- _Consignes_:
**a.** D'après l'article sur le changement d'heure, en quelle année l'heure de Paris est-elle devenue l'heure nationale en France ?
**b.** Extrayez de l'article sur le changement d'heure, s'il vous plaît, le passage qui commence aux mots « C'est dans la » et s'arrête après les mots « maintien fait débat. ».

- _Texte source_:
────────
C'est dans la nuit du samedi 30 au dimanche 31 mars que l'on passe à l'heure d'été. Discuté et remis en question chaque année, le changement d’heure est loin de faire l’unanimité. L’Union Européenne peine à trouver un consensus autour du fuseau horaire choisi. La question de son arrêt ou son maintien fait débat.
Dans la nuit du samedi 30 au dimanche 31 mars, la France change d’heure. À 2 heures, il sera 3 heures et vous dormirez une heure de moins. Santé, sommeil, accidentologie, chaque année, le sujet fait débat. Arnaud Landragin, chercheur au CNRS et spécialiste de la question du changement d’heure, revient sur ses origines : “Ce sont des idées anciennes. La première fois que ça a été évoqué, c'est par Benjamin Franklin, en 1784. Il a d'abord fallu passer à une heure nationale, parce qu'avant, les heures étaient locales. Avec l'arrivée du train et l'industrialisation, il y a eu un besoin de passer à une heure nationale. En France, en 1891, l'heure de Paris devient l'heure nationale.”
Une histoire entrecoupée
Il raconte que l'Allemagne a été la première à instaurer le changement d'heure en 1916, suivie par l'Angleterre la même année. “En France, ça a été proposé en 1916 mais voté en 1917. Les Etats-Unis, par exemple, c’était en 1918. Ce régime-là va rester jusqu'à la Seconde Guerre Mondiale, où on va adopter l'heure allemande. On va garder le décalage horaire de manière à avoir la même heure qu'en Allemagne. D’ailleurs, pendant une partie de la Seconde Guerre Mondiale, il y a une différence d'heure entre la partie occupée et la partie non occupée de la France. À partir de 1945, un décret va annuler ces décisions et la France demeure à cette époque à l'heure d'hiver de l'Europe centrale. Cela correspond à l’horaire de maintenant, sans changement d'heure. Ensuite, la décision de changer d'heure revient en France en 1975, suite à la première crise pétrolière. L’idée était d’optimiser une partie de la consommation d'électricité, notamment pour l'éclairage. Ça devait être une mesure provisoire pendant le choc. C'est resté”, raconte Arnaud Landragin. L’Auvergnat Valéry Giscard d'Estaing a, d’ailleurs, joué un rôle dans l’établissement du changement d‘heure en France : “Il était le président de la République lorsque la France est repassée au changement d'heure, en 1975. Le passage de la France a quand même eu un impact important sur les pays voisins.”
────────
- _Enregistrements fournis_:
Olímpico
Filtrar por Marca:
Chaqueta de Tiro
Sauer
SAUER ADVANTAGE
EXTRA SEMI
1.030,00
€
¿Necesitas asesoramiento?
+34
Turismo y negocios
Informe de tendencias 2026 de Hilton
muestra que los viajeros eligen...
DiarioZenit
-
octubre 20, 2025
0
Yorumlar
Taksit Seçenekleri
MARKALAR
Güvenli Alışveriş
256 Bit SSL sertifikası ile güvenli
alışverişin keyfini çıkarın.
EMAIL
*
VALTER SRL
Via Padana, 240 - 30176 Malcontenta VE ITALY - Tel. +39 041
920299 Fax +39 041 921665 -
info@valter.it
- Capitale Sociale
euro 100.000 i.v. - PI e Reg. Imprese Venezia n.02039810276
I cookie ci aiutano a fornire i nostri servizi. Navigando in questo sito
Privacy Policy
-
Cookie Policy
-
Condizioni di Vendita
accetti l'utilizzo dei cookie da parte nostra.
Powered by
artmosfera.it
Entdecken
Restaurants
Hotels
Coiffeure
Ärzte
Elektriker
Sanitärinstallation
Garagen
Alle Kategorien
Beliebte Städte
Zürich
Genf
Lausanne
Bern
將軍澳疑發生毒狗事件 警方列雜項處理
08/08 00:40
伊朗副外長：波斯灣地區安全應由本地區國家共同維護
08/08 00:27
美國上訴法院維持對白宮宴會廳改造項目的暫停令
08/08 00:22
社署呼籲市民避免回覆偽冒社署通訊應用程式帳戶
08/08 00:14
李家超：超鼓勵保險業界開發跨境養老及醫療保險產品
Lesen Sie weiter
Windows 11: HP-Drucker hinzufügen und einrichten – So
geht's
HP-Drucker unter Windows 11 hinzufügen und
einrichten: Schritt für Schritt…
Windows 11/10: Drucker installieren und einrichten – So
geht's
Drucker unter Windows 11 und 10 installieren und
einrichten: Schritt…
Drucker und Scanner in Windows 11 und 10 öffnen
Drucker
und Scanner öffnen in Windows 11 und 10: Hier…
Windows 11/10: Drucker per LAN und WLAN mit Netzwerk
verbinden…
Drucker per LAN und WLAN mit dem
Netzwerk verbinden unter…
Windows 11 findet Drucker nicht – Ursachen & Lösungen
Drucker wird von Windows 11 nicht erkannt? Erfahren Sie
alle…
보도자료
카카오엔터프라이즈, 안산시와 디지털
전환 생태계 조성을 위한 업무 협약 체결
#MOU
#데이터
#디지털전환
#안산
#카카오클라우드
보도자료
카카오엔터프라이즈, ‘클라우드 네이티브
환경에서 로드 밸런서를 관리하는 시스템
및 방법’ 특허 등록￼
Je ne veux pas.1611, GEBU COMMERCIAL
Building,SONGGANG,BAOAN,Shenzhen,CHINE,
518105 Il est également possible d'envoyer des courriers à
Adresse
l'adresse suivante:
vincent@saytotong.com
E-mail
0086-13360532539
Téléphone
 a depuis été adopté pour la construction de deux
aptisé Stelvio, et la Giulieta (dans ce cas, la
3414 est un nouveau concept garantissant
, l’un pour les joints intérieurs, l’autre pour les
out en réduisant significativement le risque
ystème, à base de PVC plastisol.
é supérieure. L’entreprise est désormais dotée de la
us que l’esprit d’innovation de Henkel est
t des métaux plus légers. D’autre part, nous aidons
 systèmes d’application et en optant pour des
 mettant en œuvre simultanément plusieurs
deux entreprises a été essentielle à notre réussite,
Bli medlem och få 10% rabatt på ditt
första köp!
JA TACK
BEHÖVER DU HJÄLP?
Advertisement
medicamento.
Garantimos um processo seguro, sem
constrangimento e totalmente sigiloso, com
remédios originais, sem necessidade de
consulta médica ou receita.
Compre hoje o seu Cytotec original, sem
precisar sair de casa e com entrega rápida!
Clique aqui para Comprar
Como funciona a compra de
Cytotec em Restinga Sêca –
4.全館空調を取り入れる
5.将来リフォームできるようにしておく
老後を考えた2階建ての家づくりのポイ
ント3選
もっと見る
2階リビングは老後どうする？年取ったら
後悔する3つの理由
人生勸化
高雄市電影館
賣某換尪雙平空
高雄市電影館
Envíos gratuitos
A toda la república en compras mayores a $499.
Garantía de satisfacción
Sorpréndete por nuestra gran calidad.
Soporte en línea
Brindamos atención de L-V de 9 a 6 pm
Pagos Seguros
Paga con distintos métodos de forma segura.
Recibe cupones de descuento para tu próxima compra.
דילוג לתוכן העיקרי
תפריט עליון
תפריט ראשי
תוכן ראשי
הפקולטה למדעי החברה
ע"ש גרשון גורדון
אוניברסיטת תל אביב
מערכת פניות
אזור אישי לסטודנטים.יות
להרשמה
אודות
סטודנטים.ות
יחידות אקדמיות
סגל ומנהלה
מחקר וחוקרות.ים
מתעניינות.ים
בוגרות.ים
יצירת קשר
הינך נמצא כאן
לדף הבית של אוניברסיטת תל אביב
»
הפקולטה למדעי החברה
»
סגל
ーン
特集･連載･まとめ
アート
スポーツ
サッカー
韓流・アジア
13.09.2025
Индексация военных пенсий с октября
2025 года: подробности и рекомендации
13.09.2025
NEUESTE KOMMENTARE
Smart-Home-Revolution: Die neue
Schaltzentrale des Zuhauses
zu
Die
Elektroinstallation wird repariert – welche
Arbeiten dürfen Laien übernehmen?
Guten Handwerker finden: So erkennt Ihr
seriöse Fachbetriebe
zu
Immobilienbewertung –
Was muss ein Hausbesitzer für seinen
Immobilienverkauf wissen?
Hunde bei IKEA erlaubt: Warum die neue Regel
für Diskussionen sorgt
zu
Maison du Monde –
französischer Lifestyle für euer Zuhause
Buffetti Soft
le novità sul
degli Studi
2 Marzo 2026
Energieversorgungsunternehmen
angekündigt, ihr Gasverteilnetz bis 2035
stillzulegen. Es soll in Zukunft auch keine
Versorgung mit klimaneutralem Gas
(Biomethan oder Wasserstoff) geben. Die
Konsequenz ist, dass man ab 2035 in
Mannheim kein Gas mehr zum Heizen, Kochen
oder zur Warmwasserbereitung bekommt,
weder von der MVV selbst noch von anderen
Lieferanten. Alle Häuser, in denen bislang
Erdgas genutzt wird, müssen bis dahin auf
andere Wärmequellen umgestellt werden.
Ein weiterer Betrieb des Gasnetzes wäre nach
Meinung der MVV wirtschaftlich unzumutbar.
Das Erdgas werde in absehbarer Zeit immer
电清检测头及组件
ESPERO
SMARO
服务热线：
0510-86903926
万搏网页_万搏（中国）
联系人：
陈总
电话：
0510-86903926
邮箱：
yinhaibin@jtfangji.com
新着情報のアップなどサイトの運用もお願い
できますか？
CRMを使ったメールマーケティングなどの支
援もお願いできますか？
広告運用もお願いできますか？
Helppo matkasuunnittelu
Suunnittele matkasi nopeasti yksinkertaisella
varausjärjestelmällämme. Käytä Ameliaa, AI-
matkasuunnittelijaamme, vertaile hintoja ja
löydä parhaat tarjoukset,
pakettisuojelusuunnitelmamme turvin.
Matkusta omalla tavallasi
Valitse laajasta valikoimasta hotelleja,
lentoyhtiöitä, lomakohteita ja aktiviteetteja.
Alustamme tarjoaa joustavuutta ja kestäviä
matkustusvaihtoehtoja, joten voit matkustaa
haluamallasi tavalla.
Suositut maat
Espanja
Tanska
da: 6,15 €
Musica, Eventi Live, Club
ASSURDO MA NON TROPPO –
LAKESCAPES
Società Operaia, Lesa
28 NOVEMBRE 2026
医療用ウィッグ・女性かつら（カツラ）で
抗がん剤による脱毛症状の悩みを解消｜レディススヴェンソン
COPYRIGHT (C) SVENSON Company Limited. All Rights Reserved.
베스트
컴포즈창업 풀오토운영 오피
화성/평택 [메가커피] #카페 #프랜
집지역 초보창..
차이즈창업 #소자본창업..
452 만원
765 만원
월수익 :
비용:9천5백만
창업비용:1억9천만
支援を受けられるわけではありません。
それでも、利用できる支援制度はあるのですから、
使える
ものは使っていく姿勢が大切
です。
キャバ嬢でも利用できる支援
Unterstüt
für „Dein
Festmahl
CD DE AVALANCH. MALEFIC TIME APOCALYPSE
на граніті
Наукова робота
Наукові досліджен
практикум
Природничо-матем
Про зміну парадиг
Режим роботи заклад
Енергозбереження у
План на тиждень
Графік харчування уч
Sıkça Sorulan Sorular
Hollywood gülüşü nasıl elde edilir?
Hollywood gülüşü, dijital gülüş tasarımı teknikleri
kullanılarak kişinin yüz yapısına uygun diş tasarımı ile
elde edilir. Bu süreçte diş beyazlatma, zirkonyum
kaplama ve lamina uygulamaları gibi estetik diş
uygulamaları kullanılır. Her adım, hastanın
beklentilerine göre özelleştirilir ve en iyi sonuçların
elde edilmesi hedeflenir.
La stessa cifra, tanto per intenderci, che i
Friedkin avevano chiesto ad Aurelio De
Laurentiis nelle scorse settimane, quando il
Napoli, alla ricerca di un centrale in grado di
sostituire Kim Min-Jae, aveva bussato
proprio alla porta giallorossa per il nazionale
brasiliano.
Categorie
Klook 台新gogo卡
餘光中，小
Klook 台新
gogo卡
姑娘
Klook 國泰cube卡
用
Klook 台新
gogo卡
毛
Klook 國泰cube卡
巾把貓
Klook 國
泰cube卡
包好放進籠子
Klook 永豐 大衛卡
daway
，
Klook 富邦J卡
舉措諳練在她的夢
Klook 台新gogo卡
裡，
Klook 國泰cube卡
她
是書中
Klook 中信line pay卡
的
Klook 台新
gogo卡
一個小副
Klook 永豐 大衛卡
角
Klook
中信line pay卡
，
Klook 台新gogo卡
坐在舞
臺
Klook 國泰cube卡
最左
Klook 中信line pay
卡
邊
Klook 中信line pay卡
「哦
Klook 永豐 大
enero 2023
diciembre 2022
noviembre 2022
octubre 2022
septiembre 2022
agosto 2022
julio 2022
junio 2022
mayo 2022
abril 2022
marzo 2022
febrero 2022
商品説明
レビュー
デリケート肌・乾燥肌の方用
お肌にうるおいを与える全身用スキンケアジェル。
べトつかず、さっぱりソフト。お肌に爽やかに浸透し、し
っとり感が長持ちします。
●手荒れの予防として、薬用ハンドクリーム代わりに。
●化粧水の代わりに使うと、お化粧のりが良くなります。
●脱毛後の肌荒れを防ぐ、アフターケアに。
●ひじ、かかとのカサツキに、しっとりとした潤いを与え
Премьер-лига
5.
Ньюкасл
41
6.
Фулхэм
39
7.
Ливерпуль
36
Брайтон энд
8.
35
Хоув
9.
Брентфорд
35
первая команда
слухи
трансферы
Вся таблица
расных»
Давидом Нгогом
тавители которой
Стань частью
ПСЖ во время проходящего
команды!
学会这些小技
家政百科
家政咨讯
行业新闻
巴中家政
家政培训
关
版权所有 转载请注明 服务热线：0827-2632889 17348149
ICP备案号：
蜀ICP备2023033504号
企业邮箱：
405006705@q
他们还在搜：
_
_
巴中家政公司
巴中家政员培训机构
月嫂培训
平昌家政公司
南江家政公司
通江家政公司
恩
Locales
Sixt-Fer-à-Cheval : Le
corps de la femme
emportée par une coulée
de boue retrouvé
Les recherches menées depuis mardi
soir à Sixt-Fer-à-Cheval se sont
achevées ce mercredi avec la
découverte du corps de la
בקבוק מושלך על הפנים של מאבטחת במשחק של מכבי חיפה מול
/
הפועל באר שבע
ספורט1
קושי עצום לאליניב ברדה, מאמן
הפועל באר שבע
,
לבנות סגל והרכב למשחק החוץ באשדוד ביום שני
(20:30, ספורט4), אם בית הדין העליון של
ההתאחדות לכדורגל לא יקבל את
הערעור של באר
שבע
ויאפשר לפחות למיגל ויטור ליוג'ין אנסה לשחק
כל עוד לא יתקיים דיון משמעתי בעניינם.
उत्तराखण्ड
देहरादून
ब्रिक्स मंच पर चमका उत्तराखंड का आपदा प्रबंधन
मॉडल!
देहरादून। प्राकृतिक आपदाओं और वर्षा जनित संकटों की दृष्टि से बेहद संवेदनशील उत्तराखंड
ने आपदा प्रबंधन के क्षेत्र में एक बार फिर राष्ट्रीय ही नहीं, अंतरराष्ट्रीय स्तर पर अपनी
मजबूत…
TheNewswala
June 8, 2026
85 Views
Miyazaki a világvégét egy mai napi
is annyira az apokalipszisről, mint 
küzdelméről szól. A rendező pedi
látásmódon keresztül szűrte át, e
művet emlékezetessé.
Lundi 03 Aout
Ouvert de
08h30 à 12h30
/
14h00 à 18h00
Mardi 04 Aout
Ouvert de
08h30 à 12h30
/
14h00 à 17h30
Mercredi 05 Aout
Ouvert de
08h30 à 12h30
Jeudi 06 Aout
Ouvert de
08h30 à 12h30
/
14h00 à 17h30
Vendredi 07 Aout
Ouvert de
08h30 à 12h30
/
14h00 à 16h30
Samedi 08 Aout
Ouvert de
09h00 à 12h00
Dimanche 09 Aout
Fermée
────────
- _Réponses par consigne_:
**a.** En 1891.

**b.**
C'est dans la nuit du samedi 30 au dimanche 31 mars que l'on passe à l'heure d'été. Discuté et remis en question chaque année, le changement d’heure est loin de faire l’unanimité. L’Union Européenne peine à trouver un consensus autour du fuseau horaire choisi. La question de son arrêt ou son maintien fait débat.